Records in a dataset:
::::
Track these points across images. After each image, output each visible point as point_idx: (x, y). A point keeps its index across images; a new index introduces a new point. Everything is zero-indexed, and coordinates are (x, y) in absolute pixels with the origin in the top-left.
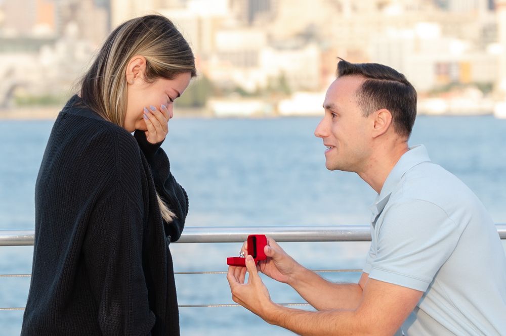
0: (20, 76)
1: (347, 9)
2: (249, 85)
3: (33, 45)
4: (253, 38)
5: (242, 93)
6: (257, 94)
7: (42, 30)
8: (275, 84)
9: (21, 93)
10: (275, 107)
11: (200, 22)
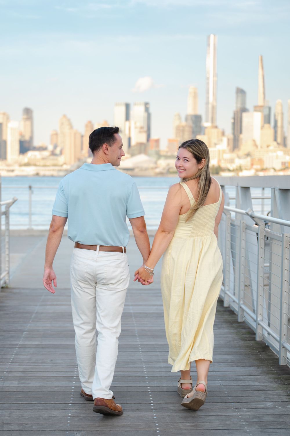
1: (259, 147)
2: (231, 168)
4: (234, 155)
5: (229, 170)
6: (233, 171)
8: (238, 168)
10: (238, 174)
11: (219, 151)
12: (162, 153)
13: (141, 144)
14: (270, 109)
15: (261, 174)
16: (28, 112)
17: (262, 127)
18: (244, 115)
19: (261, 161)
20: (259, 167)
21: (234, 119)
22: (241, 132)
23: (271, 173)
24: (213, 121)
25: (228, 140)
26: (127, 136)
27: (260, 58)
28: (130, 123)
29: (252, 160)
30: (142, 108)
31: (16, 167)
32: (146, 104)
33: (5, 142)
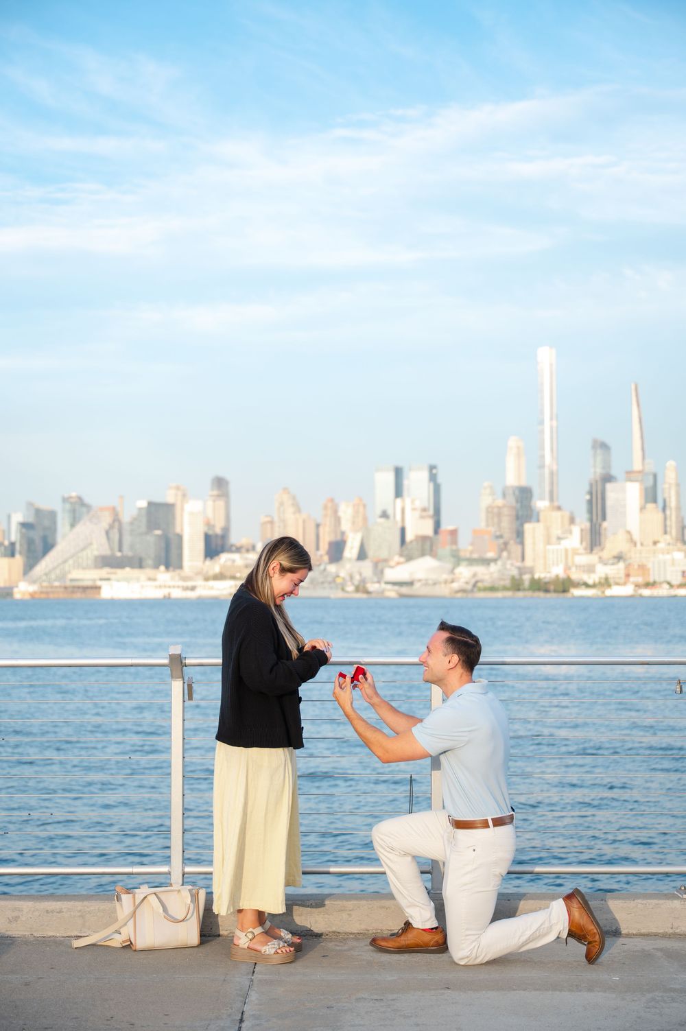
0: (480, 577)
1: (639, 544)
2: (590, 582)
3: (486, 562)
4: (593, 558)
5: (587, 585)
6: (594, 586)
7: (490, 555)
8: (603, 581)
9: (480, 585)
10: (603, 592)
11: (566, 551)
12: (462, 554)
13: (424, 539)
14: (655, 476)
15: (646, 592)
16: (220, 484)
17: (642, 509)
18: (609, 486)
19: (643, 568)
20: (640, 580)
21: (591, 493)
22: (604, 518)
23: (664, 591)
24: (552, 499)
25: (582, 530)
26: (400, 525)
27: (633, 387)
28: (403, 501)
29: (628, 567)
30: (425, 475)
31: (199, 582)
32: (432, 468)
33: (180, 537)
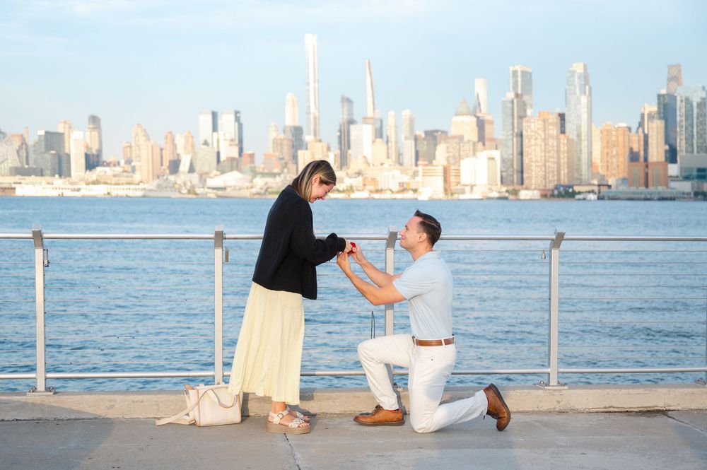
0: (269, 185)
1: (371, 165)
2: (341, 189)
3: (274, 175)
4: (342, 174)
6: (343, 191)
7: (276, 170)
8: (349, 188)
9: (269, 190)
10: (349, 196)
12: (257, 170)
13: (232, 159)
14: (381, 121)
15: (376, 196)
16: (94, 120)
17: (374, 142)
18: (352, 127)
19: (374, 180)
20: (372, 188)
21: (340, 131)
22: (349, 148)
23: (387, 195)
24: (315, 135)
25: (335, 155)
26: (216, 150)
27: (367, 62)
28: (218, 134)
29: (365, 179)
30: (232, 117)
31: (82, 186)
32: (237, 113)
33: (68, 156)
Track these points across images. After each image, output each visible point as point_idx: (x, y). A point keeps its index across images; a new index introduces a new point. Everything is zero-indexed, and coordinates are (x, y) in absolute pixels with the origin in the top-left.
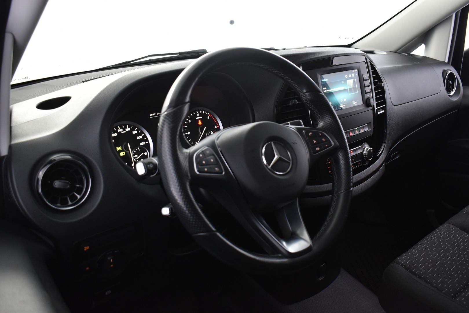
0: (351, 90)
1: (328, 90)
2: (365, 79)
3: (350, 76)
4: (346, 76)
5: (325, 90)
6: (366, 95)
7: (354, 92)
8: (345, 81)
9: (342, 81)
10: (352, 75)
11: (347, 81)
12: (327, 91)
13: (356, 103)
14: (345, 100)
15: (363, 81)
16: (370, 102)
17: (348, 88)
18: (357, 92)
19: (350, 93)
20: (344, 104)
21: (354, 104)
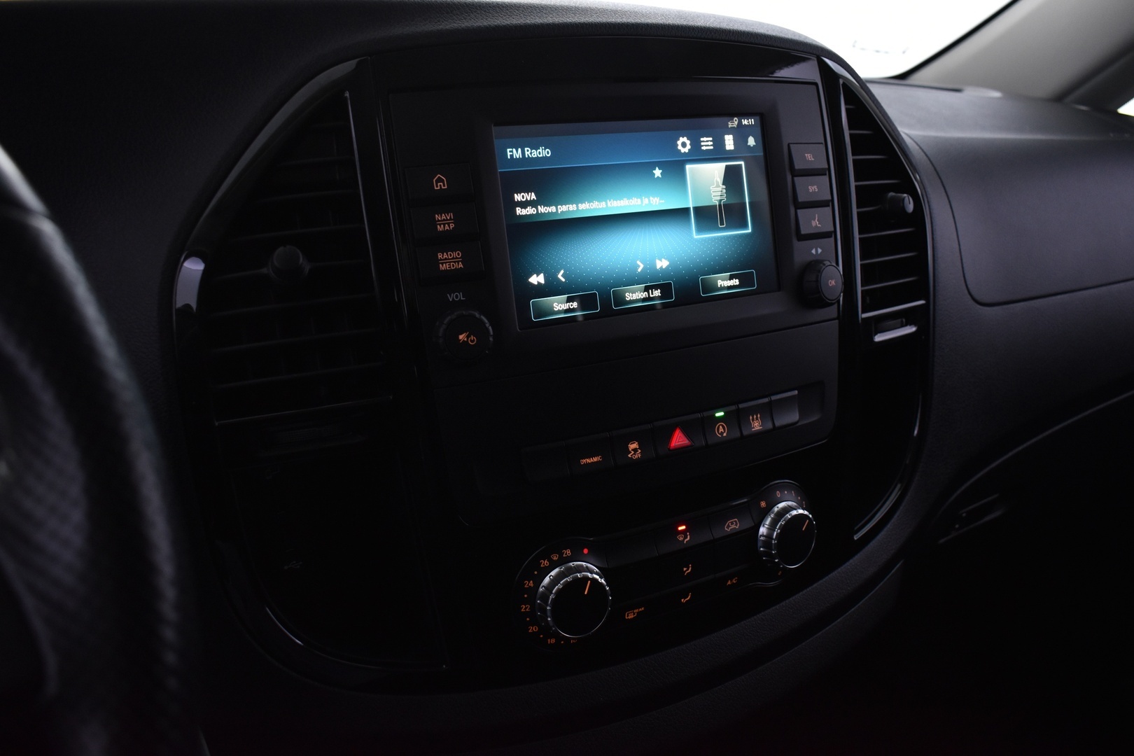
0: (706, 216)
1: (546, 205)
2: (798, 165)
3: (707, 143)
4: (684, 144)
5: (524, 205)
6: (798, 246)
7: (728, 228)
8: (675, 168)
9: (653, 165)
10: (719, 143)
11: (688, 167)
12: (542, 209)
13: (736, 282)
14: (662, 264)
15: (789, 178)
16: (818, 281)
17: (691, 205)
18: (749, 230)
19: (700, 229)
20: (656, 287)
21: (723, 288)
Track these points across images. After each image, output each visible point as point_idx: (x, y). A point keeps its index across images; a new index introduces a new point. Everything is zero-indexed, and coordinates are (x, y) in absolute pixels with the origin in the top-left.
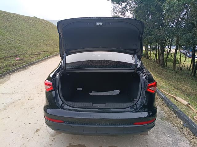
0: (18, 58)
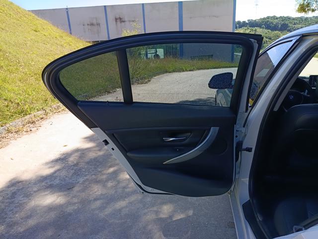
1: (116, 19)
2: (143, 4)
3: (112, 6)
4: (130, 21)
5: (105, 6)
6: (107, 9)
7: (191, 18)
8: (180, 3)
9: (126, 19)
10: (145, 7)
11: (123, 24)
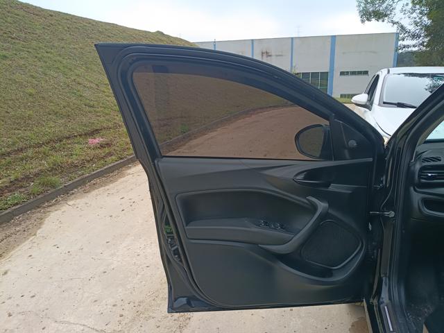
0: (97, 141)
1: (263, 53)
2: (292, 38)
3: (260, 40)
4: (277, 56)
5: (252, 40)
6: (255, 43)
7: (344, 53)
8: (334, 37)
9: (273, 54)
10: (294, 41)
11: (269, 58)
::::
Work to complete. Put these lines into a Markdown table with the columns "Number" and "Line", giving each line its own row and skipping any blank lines. Leave the pictures out of the answer.

Response to this exercise.
| Number | Line |
|---|---|
| 1 | Track these points across images. After each image, output each visible point as point_idx: (x, y). A point keeps its index across images; a new index introduces a new point. Everything is zero-indexed, and coordinates are (x, y) in absolute pixels with the origin in the top-left. |
| 2 | 0: (20, 76) |
| 3 | 1: (347, 9) |
| 4 | 2: (249, 85) |
| 5 | 3: (33, 45) |
| 6 | 4: (253, 38) |
| 7 | 5: (242, 93) |
| 8 | 6: (257, 94) |
| 9 | 7: (42, 30) |
| 10 | 8: (275, 84) |
| 11 | 9: (21, 93) |
| 12 | 10: (275, 107) |
| 13 | 11: (200, 22) |
| 14 | 1: (259, 147) |
| 15 | 2: (231, 168) |
| 16 | 4: (234, 155) |
| 17 | 5: (229, 170) |
| 18 | 6: (233, 171) |
| 19 | 8: (238, 168) |
| 20 | 10: (238, 174) |
| 21 | 11: (219, 151) |
| 22 | 12: (162, 153) |
| 23 | 13: (141, 144) |
| 24 | 14: (270, 109) |
| 25 | 15: (261, 174) |
| 26 | 16: (28, 112) |
| 27 | 17: (262, 127) |
| 28 | 18: (244, 115) |
| 29 | 19: (261, 161) |
| 30 | 20: (259, 167) |
| 31 | 21: (234, 119) |
| 32 | 22: (241, 132) |
| 33 | 23: (271, 173) |
| 34 | 24: (213, 121) |
| 35 | 25: (228, 140) |
| 36 | 26: (127, 136) |
| 37 | 27: (260, 58) |
| 38 | 28: (130, 123) |
| 39 | 29: (252, 160) |
| 40 | 30: (142, 108) |
| 41 | 31: (16, 167) |
| 42 | 32: (146, 104) |
| 43 | 33: (5, 142) |
| 44 | 0: (480, 577) |
| 45 | 1: (639, 544) |
| 46 | 2: (590, 582) |
| 47 | 3: (486, 562) |
| 48 | 4: (593, 558) |
| 49 | 5: (587, 585) |
| 50 | 6: (594, 586) |
| 51 | 7: (490, 555) |
| 52 | 8: (603, 581) |
| 53 | 9: (480, 585) |
| 54 | 10: (603, 592) |
| 55 | 11: (566, 551) |
| 56 | 12: (462, 554) |
| 57 | 13: (424, 539) |
| 58 | 14: (655, 476) |
| 59 | 15: (646, 592) |
| 60 | 16: (220, 484) |
| 61 | 17: (642, 509) |
| 62 | 18: (609, 486) |
| 63 | 19: (643, 568) |
| 64 | 20: (640, 580) |
| 65 | 21: (591, 493) |
| 66 | 22: (604, 518) |
| 67 | 23: (664, 591) |
| 68 | 24: (552, 499) |
| 69 | 25: (582, 530) |
| 70 | 26: (400, 525) |
| 71 | 27: (633, 387) |
| 72 | 28: (403, 501) |
| 73 | 29: (628, 567) |
| 74 | 30: (425, 475) |
| 75 | 31: (199, 582) |
| 76 | 32: (432, 468) |
| 77 | 33: (180, 537) |
| 78 | 0: (269, 185) |
| 79 | 1: (371, 165) |
| 80 | 2: (341, 189) |
| 81 | 3: (274, 175) |
| 82 | 4: (342, 174) |
| 83 | 6: (343, 191) |
| 84 | 7: (276, 170) |
| 85 | 8: (349, 188) |
| 86 | 9: (269, 190) |
| 87 | 10: (349, 196) |
| 88 | 12: (257, 170) |
| 89 | 13: (232, 159) |
| 90 | 14: (381, 121) |
| 91 | 15: (376, 196) |
| 92 | 16: (94, 120) |
| 93 | 17: (374, 142) |
| 94 | 18: (352, 127) |
| 95 | 19: (374, 180) |
| 96 | 20: (372, 188) |
| 97 | 21: (340, 131) |
| 98 | 22: (349, 148) |
| 99 | 23: (387, 195) |
| 100 | 24: (315, 135) |
| 101 | 25: (335, 155) |
| 102 | 26: (216, 150) |
| 103 | 27: (367, 62) |
| 104 | 28: (218, 134) |
| 105 | 29: (365, 179) |
| 106 | 30: (232, 117) |
| 107 | 31: (82, 186) |
| 108 | 32: (237, 113) |
| 109 | 33: (68, 156) |
| 110 | Track these points across images. After each image, output each visible point as point_idx: (x, y). A point keeps its index across images; a new index introduces a new point. Everything is zero-indexed, and coordinates are (x, y) in absolute pixels with the origin in the top-left. |
| 111 | 0: (351, 90) |
| 112 | 1: (328, 90) |
| 113 | 2: (365, 79) |
| 114 | 3: (350, 76) |
| 115 | 4: (346, 76) |
| 116 | 5: (325, 90) |
| 117 | 6: (366, 95) |
| 118 | 7: (354, 92) |
| 119 | 8: (345, 81) |
| 120 | 9: (342, 81) |
| 121 | 10: (352, 75) |
| 122 | 11: (347, 81) |
| 123 | 12: (327, 91) |
| 124 | 13: (356, 103) |
| 125 | 14: (345, 100) |
| 126 | 15: (363, 81) |
| 127 | 16: (370, 102) |
| 128 | 17: (348, 88) |
| 129 | 18: (357, 92) |
| 130 | 19: (350, 93) |
| 131 | 20: (344, 104) |
| 132 | 21: (354, 104) |
| 133 | 0: (706, 216) |
| 134 | 1: (546, 205) |
| 135 | 2: (798, 165) |
| 136 | 3: (707, 143) |
| 137 | 4: (684, 144) |
| 138 | 5: (524, 205) |
| 139 | 6: (798, 246) |
| 140 | 7: (728, 228) |
| 141 | 8: (675, 168) |
| 142 | 9: (653, 165) |
| 143 | 10: (719, 143) |
| 144 | 11: (688, 167) |
| 145 | 12: (542, 209) |
| 146 | 13: (736, 282) |
| 147 | 14: (662, 264) |
| 148 | 15: (789, 178) |
| 149 | 16: (818, 281) |
| 150 | 17: (691, 205) |
| 151 | 18: (749, 230) |
| 152 | 19: (700, 229) |
| 153 | 20: (656, 287) |
| 154 | 21: (723, 288) |
| 155 | Track these points across images. After each image, output each visible point as point_idx: (x, y). A point keeps its index across images; a new index introduces a new point. Everything is zero-indexed, and coordinates are (x, y) in absolute pixels with the origin in the top-left. |
| 156 | 0: (18, 58) |
| 157 | 1: (116, 19) |
| 158 | 2: (143, 4) |
| 159 | 3: (112, 6) |
| 160 | 4: (130, 21) |
| 161 | 5: (105, 6) |
| 162 | 6: (107, 9) |
| 163 | 7: (191, 18) |
| 164 | 8: (180, 3) |
| 165 | 9: (126, 19) |
| 166 | 10: (145, 7) |
| 167 | 11: (123, 24) |
| 168 | 0: (97, 141) |
| 169 | 1: (263, 53) |
| 170 | 2: (292, 38) |
| 171 | 3: (260, 40) |
| 172 | 4: (277, 56) |
| 173 | 5: (252, 40) |
| 174 | 6: (255, 43) |
| 175 | 7: (344, 53) |
| 176 | 8: (334, 37) |
| 177 | 9: (273, 54) |
| 178 | 10: (294, 41) |
| 179 | 11: (269, 58) |